Lo que hace la literatura en la lengua es más
manifiesto: como dice Proust, traza en ella precisamente una especie de lengua
extranjera, que no es otra lengua, ni un habla regional recuperada, sino un
devenir–otro de la lengua, una disminución de esa lengua mayor, un delirio que
se impone, una línea mágica que escapa del sistema dominante. Kafka pone en
boca del campeón de natación: hablo la misma lengua que usted, y no obstante no
comprendo ni una palabra de lo que está usted diciendo.

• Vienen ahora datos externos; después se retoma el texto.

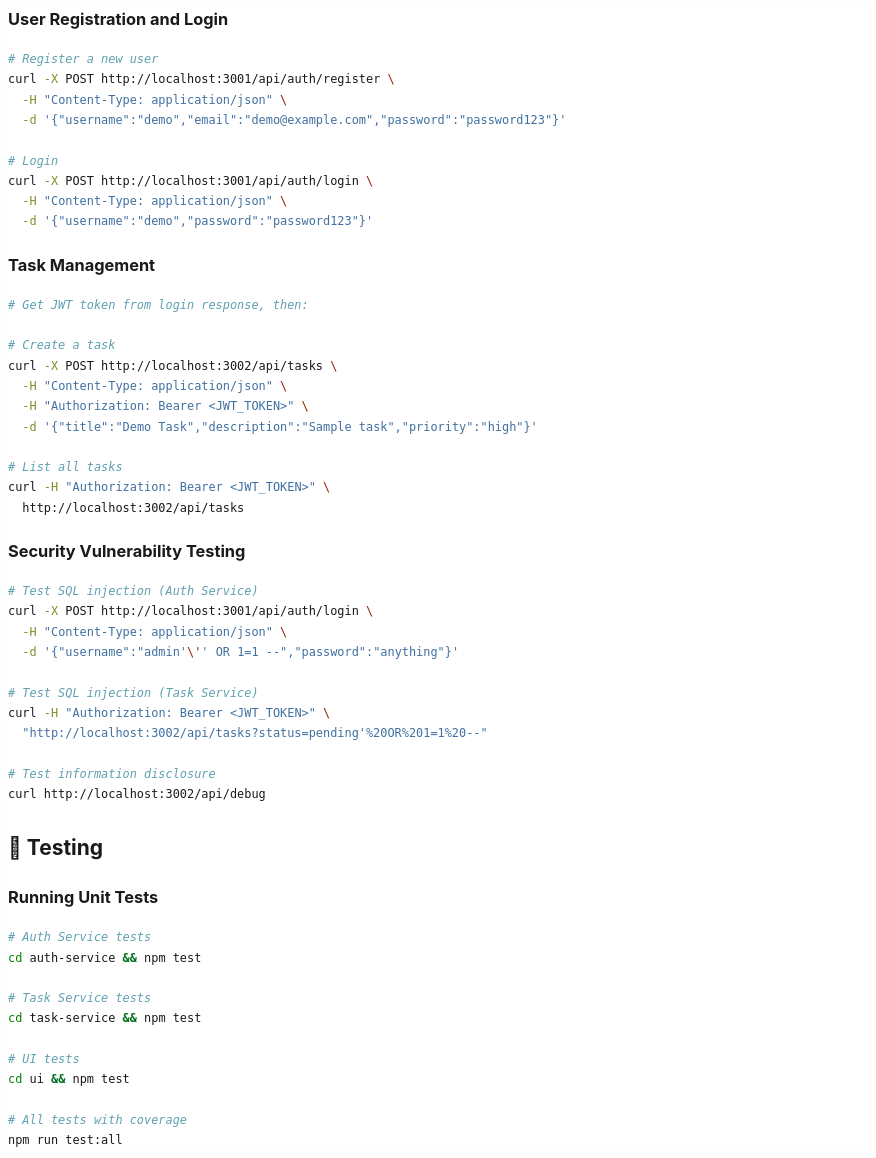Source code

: ### User Registration and Login
```bash
# Register a new user
curl -X POST http://localhost:3001/api/auth/register \
  -H "Content-Type: application/json" \
  -d '{"username":"demo","email":"demo@example.com","password":"password123"}'

# Login
curl -X POST http://localhost:3001/api/auth/login \
  -H "Content-Type: application/json" \
  -d '{"username":"demo","password":"password123"}'
```

### Task Management
```bash
# Get JWT token from login response, then:

# Create a task
curl -X POST http://localhost:3002/api/tasks \
  -H "Content-Type: application/json" \
  -H "Authorization: Bearer <JWT_TOKEN>" \
  -d '{"title":"Demo Task","description":"Sample task","priority":"high"}'

# List all tasks
curl -H "Authorization: Bearer <JWT_TOKEN>" \
  http://localhost:3002/api/tasks
```

### Security Vulnerability Testing
```bash
# Test SQL injection (Auth Service)
curl -X POST http://localhost:3001/api/auth/login \
  -H "Content-Type: application/json" \
  -d '{"username":"admin'\'' OR 1=1 --","password":"anything"}'

# Test SQL injection (Task Service)
curl -H "Authorization: Bearer <JWT_TOKEN>" \
  "http://localhost:3002/api/tasks?status=pending'%20OR%201=1%20--"

# Test information disclosure
curl http://localhost:3002/api/debug
```

## 🧪 Testing

### Running Unit Tests
```bash
# Auth Service tests
cd auth-service && npm test

# Task Service tests  
cd task-service && npm test

# UI tests
cd ui && npm test

# All tests with coverage
npm run test:all
```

Creación sintáctica,
estilo, así es ese devenir de la lengua: no hay creación de palabras, no hay
neologismos que valgan al margen de los efectos de sintaxis dentro de los
cuales se desarrollan. Así, la literatura presenta ya dos aspectos, en la
medida en que lleva a cabo una descomposición o una destrucción de la lengua
materna, pero también la invención de una nueva lengua dentro de la lengua
mediante la creación de sintaxis. «La única manera de defender la lengua es
atacarla… Cada escritor está obligado a hacerse su propia
lengua…» 10 Diríase que la lengua es presa de un delirio que la
obliga precisamente a salir de sus propios surcos. En cuanto al tercer aspecto,
deriva de que una lengua extranjera no puede labrarse en la lengua misma sin
que todo el lenguaje a su vez bascule, se encuentre llevado al límite, a un
afuera o a un envés consistente en Visiones y Audiciones que ya no pertenecen a
ninguna lengua. Estas visiones no son fantasías, sino auténticas Ideas que el
escritor ve y oye en los intersticios del lenguaje, en las desviaciones de
lenguaje. No son interrupciones del proceso, sino su lado externo. El escritor
como vidente y oyente, meta de la literatura: el paso de la vida al lenguaje es
lo que constituye las Ideas.
Estos son los tres aspectos que perpetuamente
están en movimiento en Artaud: la omisión de letras en la descomposición del
lenguaje materno (R, T…); su recuperación en una sintaxis nueva o unos nombres
nuevos con proyección sintáctica, creadores de una lengua («eTReTé»); las
palabras–soplos por último, límite asintáctico hacia el que tiende todo el
lenguaje. Y Céline, no podemos evitar decirlo, por muy sumario que nos parezca:
el Viaje o la descomposición de la lengua materna; Muerte a crédito y la nueva
sintaxis como lengua dentro de la lengua; Guignol’s Bandy las exclamaciones
suspendidas como límite del lenguaje, visiones y sonoridades explosivas. Para
escribir, tal vez haga falta que la lengua materna sea odiosa, pero de tal modo
que una creación sintáctica trace en ella una especie de lengua extranjera, y
que el lenguaje en su totalidad revele su aspecto externo, más allá de la
sintaxis. Sucede a veces que se felicita a un escritor, pero él sabe
perfectamente que anda muy lejos de haber alcanzado el límite que se había
propuesto y que incesantemente se zafa, lejos aún de haber concluido su
devenir. Escribir también es devenir otra cosa que escritor. A aquellos que le
preguntan en qué consiste la escritura, Virginia Woolf responde: ¿Quién habla
de escribir? El escritor no, lo que le preocupa a él es otra cosa.
Si consideramos estos criterios, vemos que, entre
aquellos que hacen libros con pretensiones literarias, incluso entre los locos,
muy pocos pueden llamarse escritores.